- [EXCERPTED PASSAGE]:
____

It’s been over two years
I have been thinking a lot about Carrie lately, as always. It’s been over two years since she died. A few days ago was four years since her “D-Day” — Diagnosis Day, that is. Sept 29, 2001 — the same month as September 11. It was a disaster month. This month seems to be in a similar vein. An old high school friend randomly died, very reminiscent of Michael Monahan. I do not like to think of Dan Solari going through the same crap that I did. He’s in a world of pain now, and frankly always will be. I was reading Carrie’s letter to the Monahans this morning. I love this letter. I don’t have very much of her left, it seems. A few emails, a few journals maybe, a letter or two, some photos. It’s a lot more than a lot of people get I suppose. But it just feels like so little. And definitely not her.

____

- [SUPPLIED DATA]:
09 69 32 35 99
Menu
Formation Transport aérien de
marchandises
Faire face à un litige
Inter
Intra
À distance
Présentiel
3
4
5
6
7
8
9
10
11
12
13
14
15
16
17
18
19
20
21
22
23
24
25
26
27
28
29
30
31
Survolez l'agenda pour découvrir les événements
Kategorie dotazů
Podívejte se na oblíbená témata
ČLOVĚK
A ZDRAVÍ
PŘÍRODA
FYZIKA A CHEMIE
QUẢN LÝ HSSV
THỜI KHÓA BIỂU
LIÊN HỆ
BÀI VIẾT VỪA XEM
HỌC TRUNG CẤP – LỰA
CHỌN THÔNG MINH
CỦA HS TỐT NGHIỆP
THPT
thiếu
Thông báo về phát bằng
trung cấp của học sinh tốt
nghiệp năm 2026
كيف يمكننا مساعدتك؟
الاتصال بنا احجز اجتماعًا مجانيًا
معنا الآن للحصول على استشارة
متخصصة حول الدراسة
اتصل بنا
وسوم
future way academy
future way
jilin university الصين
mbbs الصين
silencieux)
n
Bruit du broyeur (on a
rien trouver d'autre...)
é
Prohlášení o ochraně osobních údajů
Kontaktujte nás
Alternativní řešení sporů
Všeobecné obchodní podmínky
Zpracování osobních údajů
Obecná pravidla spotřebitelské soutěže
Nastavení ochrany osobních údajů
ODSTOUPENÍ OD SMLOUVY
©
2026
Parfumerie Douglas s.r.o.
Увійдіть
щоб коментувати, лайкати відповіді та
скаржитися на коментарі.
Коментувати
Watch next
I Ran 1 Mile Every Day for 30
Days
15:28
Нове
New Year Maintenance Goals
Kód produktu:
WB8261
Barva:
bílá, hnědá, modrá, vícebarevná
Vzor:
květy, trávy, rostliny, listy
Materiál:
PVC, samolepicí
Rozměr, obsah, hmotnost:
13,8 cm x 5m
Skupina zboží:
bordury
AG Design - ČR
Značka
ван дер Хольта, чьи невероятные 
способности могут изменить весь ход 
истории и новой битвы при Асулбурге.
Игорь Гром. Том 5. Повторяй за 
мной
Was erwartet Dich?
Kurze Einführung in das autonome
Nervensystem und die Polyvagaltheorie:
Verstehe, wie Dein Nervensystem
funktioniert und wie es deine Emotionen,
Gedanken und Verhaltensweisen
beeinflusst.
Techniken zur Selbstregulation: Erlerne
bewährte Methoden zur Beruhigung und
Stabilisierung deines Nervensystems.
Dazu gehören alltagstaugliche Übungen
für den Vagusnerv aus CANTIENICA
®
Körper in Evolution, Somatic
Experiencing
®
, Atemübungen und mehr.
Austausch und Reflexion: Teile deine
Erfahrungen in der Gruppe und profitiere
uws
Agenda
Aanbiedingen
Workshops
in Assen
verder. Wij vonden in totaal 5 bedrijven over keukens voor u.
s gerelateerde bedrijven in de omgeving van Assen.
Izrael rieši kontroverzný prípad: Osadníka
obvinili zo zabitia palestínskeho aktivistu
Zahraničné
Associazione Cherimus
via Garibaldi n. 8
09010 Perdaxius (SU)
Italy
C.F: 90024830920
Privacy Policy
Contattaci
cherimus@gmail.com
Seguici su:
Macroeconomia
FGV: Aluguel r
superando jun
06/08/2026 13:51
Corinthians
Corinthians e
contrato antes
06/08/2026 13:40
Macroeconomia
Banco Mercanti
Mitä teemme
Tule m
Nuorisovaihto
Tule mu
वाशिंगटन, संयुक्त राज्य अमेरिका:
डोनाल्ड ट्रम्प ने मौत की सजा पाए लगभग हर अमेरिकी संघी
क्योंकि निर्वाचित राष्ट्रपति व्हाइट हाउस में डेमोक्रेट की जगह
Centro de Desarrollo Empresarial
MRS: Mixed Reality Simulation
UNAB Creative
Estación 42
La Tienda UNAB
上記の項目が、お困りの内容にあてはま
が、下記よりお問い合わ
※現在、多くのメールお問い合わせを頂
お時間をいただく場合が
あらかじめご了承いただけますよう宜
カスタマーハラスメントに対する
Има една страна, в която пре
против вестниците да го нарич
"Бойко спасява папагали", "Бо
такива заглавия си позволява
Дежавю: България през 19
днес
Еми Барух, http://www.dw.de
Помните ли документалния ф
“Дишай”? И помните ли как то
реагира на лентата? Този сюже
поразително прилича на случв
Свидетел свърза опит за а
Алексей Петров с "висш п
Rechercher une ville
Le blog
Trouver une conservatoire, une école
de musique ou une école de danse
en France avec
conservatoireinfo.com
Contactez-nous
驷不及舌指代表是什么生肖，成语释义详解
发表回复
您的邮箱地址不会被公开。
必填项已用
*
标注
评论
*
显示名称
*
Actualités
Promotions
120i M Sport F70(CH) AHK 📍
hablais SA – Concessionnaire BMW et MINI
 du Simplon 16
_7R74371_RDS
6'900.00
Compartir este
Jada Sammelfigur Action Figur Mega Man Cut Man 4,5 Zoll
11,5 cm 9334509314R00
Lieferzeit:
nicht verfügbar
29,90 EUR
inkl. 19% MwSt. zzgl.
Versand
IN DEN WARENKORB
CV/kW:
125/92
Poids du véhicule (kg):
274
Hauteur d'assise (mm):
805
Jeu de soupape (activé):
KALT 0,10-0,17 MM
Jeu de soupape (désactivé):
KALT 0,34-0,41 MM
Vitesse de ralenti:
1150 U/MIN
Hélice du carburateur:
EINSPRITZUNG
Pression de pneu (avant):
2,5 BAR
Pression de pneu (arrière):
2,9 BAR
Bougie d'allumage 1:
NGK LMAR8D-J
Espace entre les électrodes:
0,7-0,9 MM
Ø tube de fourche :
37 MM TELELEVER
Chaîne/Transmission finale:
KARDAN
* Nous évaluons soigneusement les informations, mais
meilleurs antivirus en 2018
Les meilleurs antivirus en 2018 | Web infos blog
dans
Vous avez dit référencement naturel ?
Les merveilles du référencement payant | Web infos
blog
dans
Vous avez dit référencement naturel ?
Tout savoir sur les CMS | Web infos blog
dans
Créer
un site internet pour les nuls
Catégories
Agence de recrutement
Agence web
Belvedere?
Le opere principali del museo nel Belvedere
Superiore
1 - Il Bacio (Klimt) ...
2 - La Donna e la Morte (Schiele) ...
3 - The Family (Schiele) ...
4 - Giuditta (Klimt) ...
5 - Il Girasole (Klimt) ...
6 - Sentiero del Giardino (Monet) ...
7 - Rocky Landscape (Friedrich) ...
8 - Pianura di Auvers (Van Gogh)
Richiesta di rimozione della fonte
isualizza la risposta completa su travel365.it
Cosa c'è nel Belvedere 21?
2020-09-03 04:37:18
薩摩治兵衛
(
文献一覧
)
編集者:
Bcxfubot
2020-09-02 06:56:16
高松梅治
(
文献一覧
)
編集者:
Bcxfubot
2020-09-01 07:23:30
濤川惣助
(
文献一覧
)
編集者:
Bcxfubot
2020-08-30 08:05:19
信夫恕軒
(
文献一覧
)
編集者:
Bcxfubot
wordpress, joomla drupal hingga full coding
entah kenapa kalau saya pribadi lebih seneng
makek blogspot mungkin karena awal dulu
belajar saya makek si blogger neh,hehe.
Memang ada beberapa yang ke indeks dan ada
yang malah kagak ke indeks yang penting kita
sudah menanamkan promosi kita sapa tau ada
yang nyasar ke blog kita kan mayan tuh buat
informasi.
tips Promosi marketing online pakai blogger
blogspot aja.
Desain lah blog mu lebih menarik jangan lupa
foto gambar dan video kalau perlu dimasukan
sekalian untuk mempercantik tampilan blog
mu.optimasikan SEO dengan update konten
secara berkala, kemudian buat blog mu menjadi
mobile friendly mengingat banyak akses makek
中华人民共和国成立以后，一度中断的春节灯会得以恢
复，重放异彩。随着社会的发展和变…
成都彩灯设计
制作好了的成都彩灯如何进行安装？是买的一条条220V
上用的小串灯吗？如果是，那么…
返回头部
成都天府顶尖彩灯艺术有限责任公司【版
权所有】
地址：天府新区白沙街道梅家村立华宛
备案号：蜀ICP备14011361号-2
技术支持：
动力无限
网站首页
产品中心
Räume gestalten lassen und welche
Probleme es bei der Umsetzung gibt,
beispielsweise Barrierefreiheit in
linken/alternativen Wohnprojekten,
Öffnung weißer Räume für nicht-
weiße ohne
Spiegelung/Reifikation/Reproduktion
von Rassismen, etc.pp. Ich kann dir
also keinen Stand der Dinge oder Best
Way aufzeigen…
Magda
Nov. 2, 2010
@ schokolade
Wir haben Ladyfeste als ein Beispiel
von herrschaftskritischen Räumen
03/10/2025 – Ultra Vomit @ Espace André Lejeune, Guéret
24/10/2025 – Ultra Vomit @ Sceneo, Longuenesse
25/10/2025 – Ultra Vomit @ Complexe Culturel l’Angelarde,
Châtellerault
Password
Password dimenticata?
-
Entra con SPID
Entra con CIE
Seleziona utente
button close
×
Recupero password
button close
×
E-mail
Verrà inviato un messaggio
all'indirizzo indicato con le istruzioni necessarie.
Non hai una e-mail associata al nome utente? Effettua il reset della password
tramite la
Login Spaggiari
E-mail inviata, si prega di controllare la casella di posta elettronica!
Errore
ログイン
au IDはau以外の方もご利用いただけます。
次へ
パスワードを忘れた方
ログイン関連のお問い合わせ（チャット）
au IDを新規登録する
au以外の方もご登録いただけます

____

Carry on the journal entry about Carrie, picking up after its final sentence. The data can be set aside.

- [REPLY]:
I want to show her my life. I want to share with her my happiness with Nicole. To explore the world, go on a road trip in her Miata. I want her to see how Scott is growing up. He is really maturing into an adult in high school. Nora is much older now. 11 years! Nora was only 7 when Carrie was diagnosed, and can’t really remember much before then. Carrie needs to see her siblings, to know about them, and listen to them. She was a great listener, and that letter shows that she just knew exactly what to say. We need to see her too — to know what she is doing, to visit her at her college. I wonder what she would be doing now.
But I guess it doesn’t matter. She’s dead and that’s that. And life goes on, out here in Seattle, far from family — but close to Nicole. It’s not a bad life, but I just miss my sister.